I was doing a python challenge and this one stumped me. This is the input matrix (numpy format):
# [[1, 7, 2, 2, 1],
# [7, 7, 9, 3, 2],
# [2, 9, 4, 4, 2],
# [2, 3, 4, 3, 2],
# [1, 2, 2, 7, 1]]
and the function would output this matrix
# [[False, True, False, False, False],
# [True, False, True, False, False],
# [False, True, False, True, False],
# [False, False, False, False, False],
# [False, False, False, True, False]]
And you can see the value will be 'true' if any (up/down/left/right) neighbor is 2 smaller than itself. We've been learning numpy, but this doesn't feel like it's too much of a numpy thing).

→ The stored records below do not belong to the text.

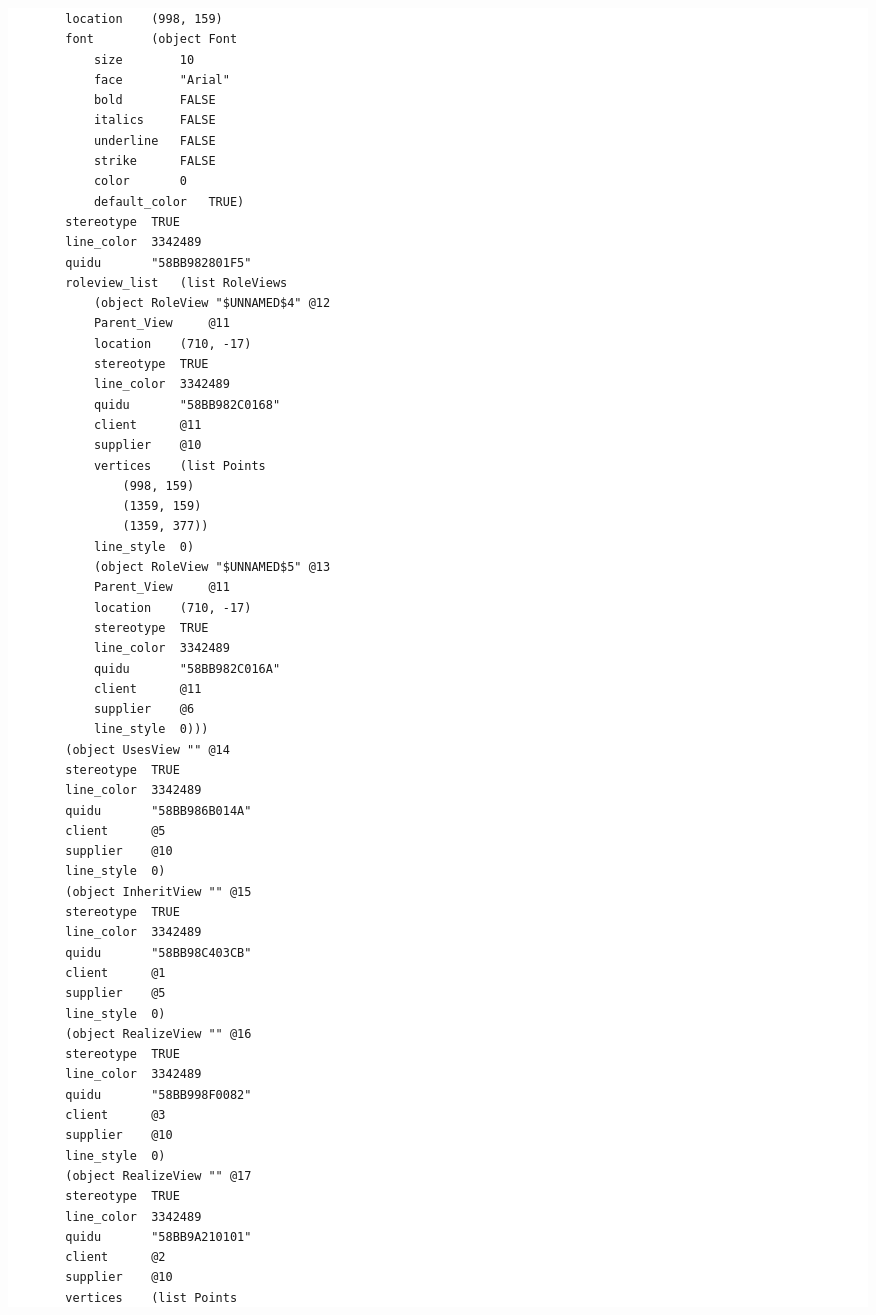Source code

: 			location   	(998, 159)
			font       	(object Font
			    size       	10
			    face       	"Arial"
			    bold       	FALSE
			    italics    	FALSE
			    underline  	FALSE
			    strike     	FALSE
			    color      	0
			    default_color 	TRUE)
			stereotype 	TRUE
			line_color 	3342489
			quidu      	"58BB982801F5"
			roleview_list 	(list RoleViews
			    (object RoleView "$UNNAMED$4" @12
				Parent_View 	@11
				location   	(710, -17)
				stereotype 	TRUE
				line_color 	3342489
				quidu      	"58BB982C0168"
				client     	@11
				supplier   	@10
				vertices   	(list Points
				    (998, 159)
				    (1359, 159)
				    (1359, 377))
				line_style 	0)
			    (object RoleView "$UNNAMED$5" @13
				Parent_View 	@11
				location   	(710, -17)
				stereotype 	TRUE
				line_color 	3342489
				quidu      	"58BB982C016A"
				client     	@11
				supplier   	@6
				line_style 	0)))
		    (object UsesView "" @14
			stereotype 	TRUE
			line_color 	3342489
			quidu      	"58BB986B014A"
			client     	@5
			supplier   	@10
			line_style 	0)
		    (object InheritView "" @15
			stereotype 	TRUE
			line_color 	3342489
			quidu      	"58BB98C403CB"
			client     	@1
			supplier   	@5
			line_style 	0)
		    (object RealizeView "" @16
			stereotype 	TRUE
			line_color 	3342489
			quidu      	"58BB998F0082"
			client     	@3
			supplier   	@10
			line_style 	0)
		    (object RealizeView "" @17
			stereotype 	TRUE
			line_color 	3342489
			quidu      	"58BB9A210101"
			client     	@2
			supplier   	@10
			vertices   	(list Points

I tried to do simple if comparison=true checks, but I kept stumbling into out-of-index errors and I couldnt find any way to circumvent/ignore those.
Thanks in advance.
This is the essence of what I've tried so far. I've simplified the task here to simply check the first row horizontally. If I could get this to work, I would extend it to check the next row horizontally until the end, and then I would do the same thing but vertically.
import numpy as np
ex=np.array([[7, 2, 3, 4, 3, 4, 7]])
def count_peaks(A):
matrixHeight=A.shape[0]
matrixWidth=A.shape[1]
peakTable=np.zeros(shape=(matrixHeight,matrixWidth))
for i in range(matrixWidth):
if A[i]-A[i+1]>=2 or A[i]-A[i-1]>=2:
peakTable[0,i]=1
return peakTable
... which of course outputs:
IndexError: index 1 is out of bounds for axis 0 with size 1
as I'm trying to find the value of A[-1] which doesn't exist.